▶ [TEXTE FOURNI]:
Accidents de la route : plus de morts dans les classes populaires

Pour la première fois depuis la naissance des politiques de sécurité routière, en 1972, quand la France enregistrait plus de 18.000 décès accidentels par an, [la réduction du nombre de morts reste hélas, stable dans une statistique encore haute –trop haute – car en plus des décès combien de blessés lourds handicapés a vie.

Le dernier bilan officiel date de 2016 ou 3477 personnes ont perdu la vie dans un accident de la route en France métropolitaine. Selon les prémices de bilan 2018 une augmentation est a craindre. MC]

Pour expliquer ce phénomène, les pouvoirs publics incriminent les conduites individuelles, comme si tous étaient égaux face aux accidents de la circulation.

▶ [DONNÉES]:
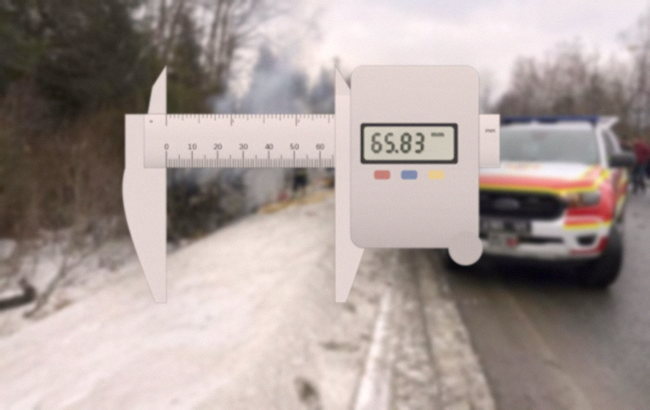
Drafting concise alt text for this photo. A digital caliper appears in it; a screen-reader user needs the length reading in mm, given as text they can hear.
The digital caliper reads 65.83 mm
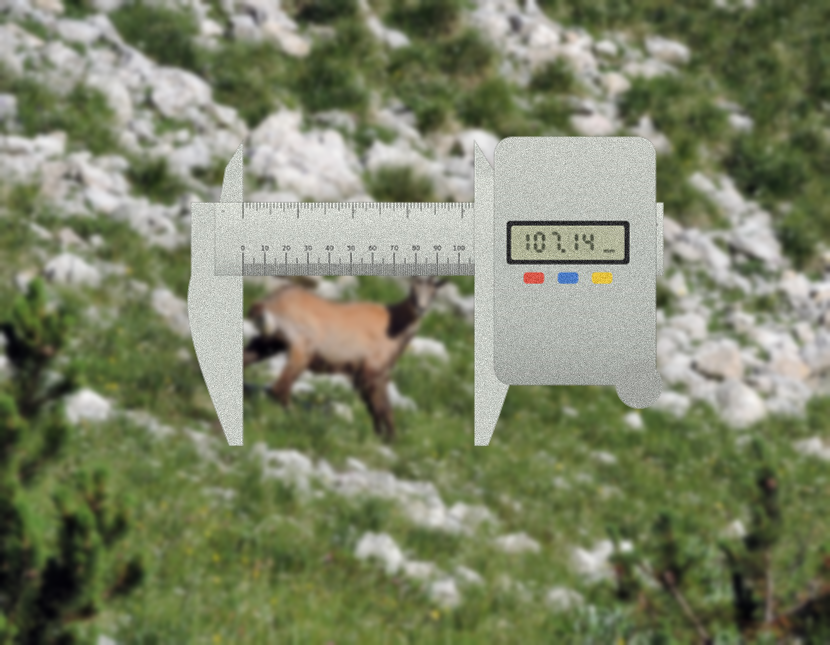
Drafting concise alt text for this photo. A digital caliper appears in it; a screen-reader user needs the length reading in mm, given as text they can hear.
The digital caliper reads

* * *

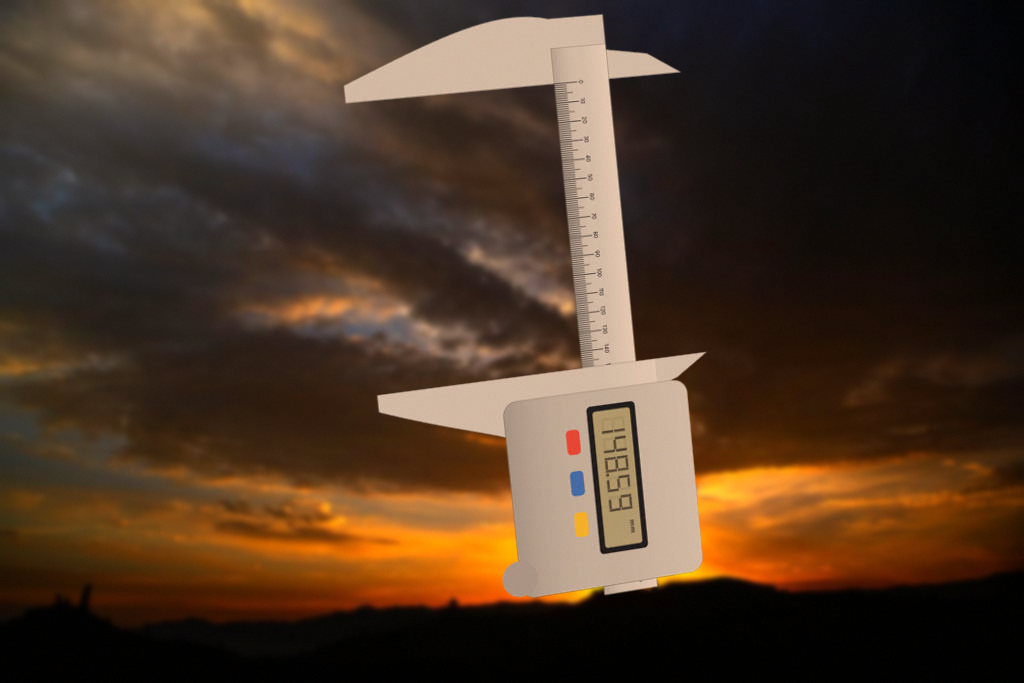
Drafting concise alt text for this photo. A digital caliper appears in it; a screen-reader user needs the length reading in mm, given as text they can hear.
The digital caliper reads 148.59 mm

==

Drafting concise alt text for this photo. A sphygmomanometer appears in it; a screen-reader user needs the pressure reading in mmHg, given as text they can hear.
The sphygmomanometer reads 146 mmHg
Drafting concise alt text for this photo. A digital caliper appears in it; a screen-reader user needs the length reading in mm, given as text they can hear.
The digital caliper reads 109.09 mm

▶ [LISTE DES ACTIVITÉS]:
A - Relevez toutes les années citées dans le texte sur les accidents de la route.
B - Recopiez du texte sur les accidents de la route tout le passage allant de « Le dernier bilan » jusqu'à « de la circulation. ».

▶ [RÉSULTATS PAR TÂCHE]:
A - 1972, 2016, 2018

B -
Le dernier bilan officiel date de 2016 ou 3477 personnes ont perdu la vie dans un accident de la route en France métropolitaine. Selon les prémices de bilan 2018 une augmentation est a craindre. MC]

Pour expliquer ce phénomène, les pouvoirs publics incriminent les conduites individuelles, comme si tous étaient égaux face aux accidents de la circulation.